2/20/2007 – Why has this market rallied?

There was good reason to be cautious in the Spring of 2006: (1) deterioration in the housing market; (2) rising interest rates; (3) shrinking global liquidity, especially Bank of Japan’s move to absorb excess yen; (4) increased volatility in earnings and stock prices during 1Q2006 earnings season; (5) poor employment data plus tepid wage gain figures; (6) high commodity prices; and (7) sticky and elevated inflation.

It seemed like a high-probability event that the housing woes would finally hurt the consumer, corporate profitability would revert to the mean and decline, and valuations of stocks would contract along with the fundamentals. However, these outcomes did not develop, and, in fact, many bullish events played out.
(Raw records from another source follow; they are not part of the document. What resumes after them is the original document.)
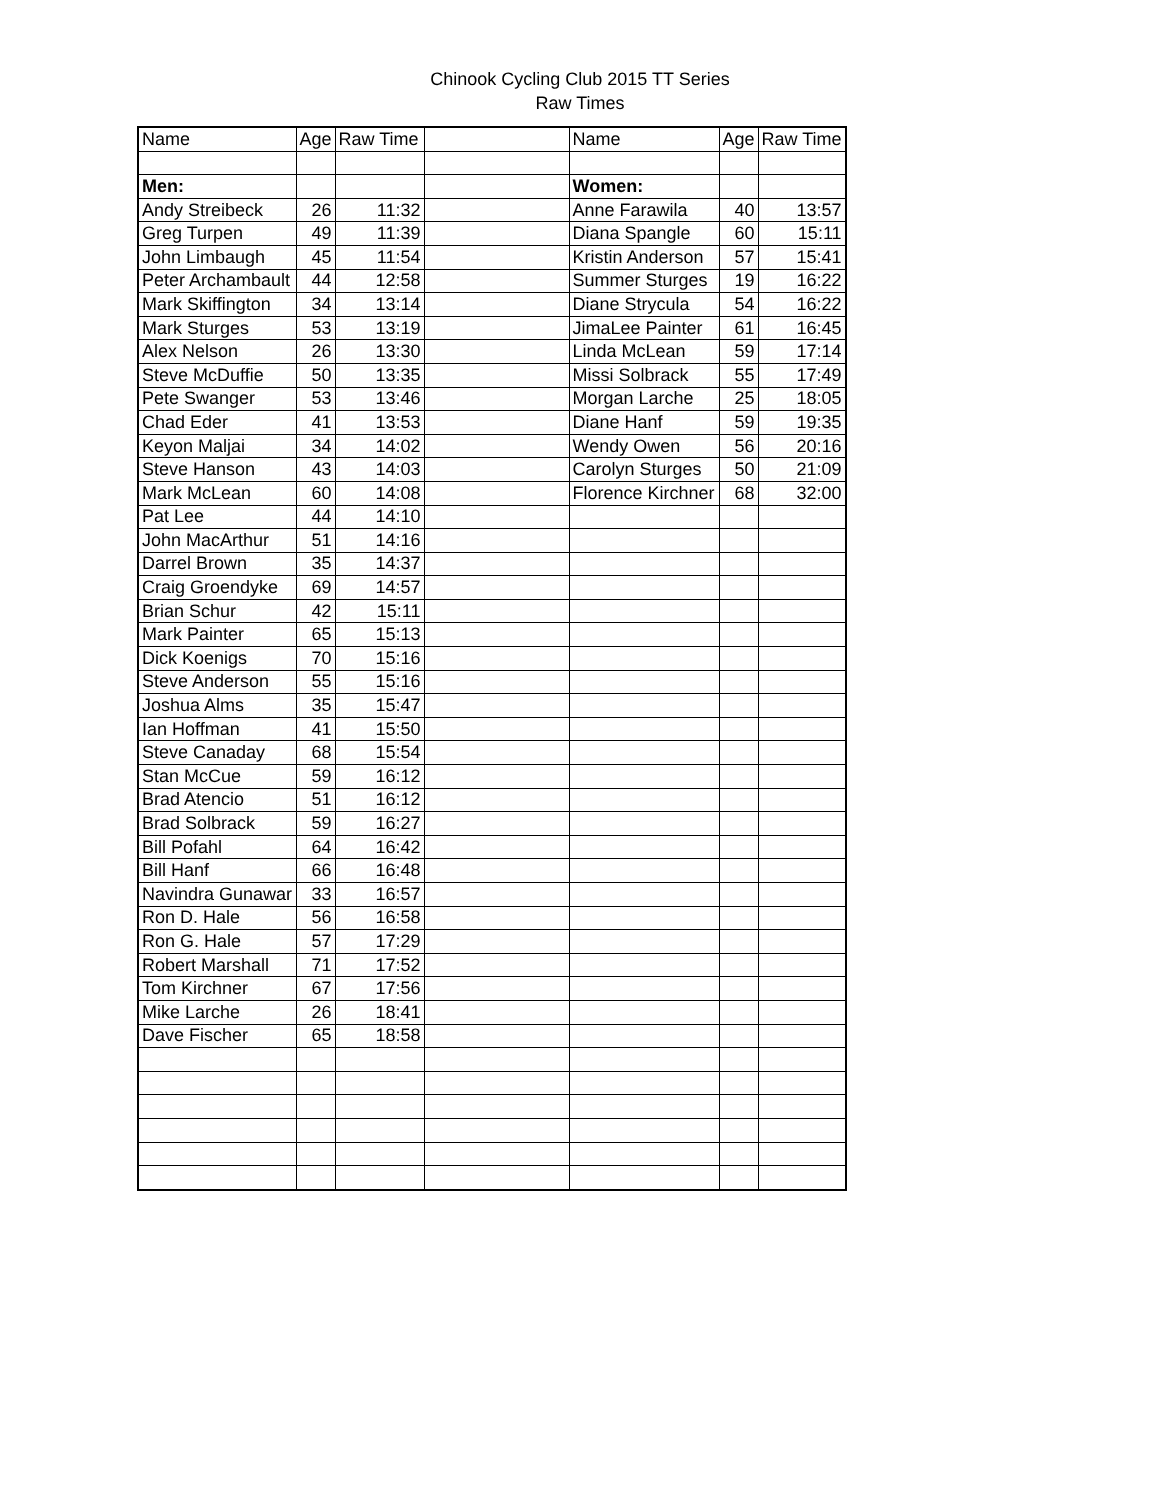Chinook Cycling Club 2015 TT Series
Raw Times
| Name | Age | Raw Time | | Name | Age | Raw Time |
| --- | --- | --- | --- | --- | --- | --- |
| Men: | | | | Women: | | |
| Andy Streibeck | 26 | 11:32 | | Anne Farawila | 40 | 13:57 |
| Greg Turpen | 49 | 11:39 | | Diana Spangle | 60 | 15:11 |
| John Limbaugh | 45 | 11:54 | | Kristin Anderson | 57 | 15:41 |
| Peter Archambault | 44 | 12:58 | | Summer Sturges | 19 | 16:22 |
| Mark Skiffington | 34 | 13:14 | | Diane Strycula | 54 | 16:22 |
| Mark Sturges | 53 | 13:19 | | JimaLee Painter | 61 | 16:45 |
| Alex Nelson | 26 | 13:30 | | Linda McLean | 59 | 17:14 |
| Steve McDuffie | 50 | 13:35 | | Missi Solbrack | 55 | 17:49 |
| Pete Swanger | 53 | 13:46 | | Morgan Larche | 25 | 18:05 |
| Chad Eder | 41 | 13:53 | | Diane Hanf | 59 | 19:35 |
| Keyon Maljai | 34 | 14:02 | | Wendy Owen | 56 | 20:16 |
| Steve Hanson | 43 | 14:03 | | Carolyn Sturges | 50 | 21:09 |
| Mark McLean | 60 | 14:08 | | Florence Kirchner | 68 | 32:00 |
| Pat Lee | 44 | 14:10 | | | | |
| John MacArthur | 51 | 14:16 | | | | |
| Darrel Brown | 35 | 14:37 | | | | |
| Craig Groendyke | 69 | 14:57 | | | | |
| Brian Schur | 42 | 15:11 | | | | |
| Mark Painter | 65 | 15:13 | | | | |
| Dick Koenigs | 70 | 15:16 | | | | |
| Steve Anderson | 55 | 15:16 | | | | |
| Joshua Alms | 35 | 15:47 | | | | |
| Ian Hoffman | 41 | 15:50 | | | | |
| Steve Canaday | 68 | 15:54 | | | | |
| Stan McCue | 59 | 16:12 | | | | |
| Brad Atencio | 51 | 16:12 | | | | |
| Brad Solbrack | 59 | 16:27 | | | | |
| Bill Pofahl | 64 | 16:42 | | | | |
| Bill Hanf | 66 | 16:48 | | | | |
| Navindra Gunawar | 33 | 16:57 | | | | |
| Ron D. Hale | 56 | 16:58 | | | | |
| Ron G. Hale | 57 | 17:29 | | | | |
| Robert Marshall | 71 | 17:52 | | | | |
| Tom Kirchner | 67 | 17:56 | | | | |
| Mike Larche | 26 | 18:41 | | | | |
| Dave Fischer | 65 | 18:58 | | | | |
Most importantly, the housing debacle was contained and did not spill over into the broad economy. And just as important, the Bank of Japan backed away from their effort to drain liquidity from the world economy. Despite short-term interest rates moving up to 5.25%, long-term interest rates declined dramatically from 5.5% to 4.5%. Oil fell below $50 a barrel. Rising stock prices helped offset the damage of the housing bust. All three of these events kept the consumer going. As a result, corporate earnings were solid in the second half of 2006. The government discovered that many more jobs had been created than originally thought. Plus, workers were finally seeing meaningful wage increases without a corresponding rise in inflation, which itself was showing signs of moderating. Finally, private equity became a major player in the stock market providing both a psychological boost to investors as well as a floor to stock prices.

Bottom line: the risks were real but fortunately they did not come to fruition.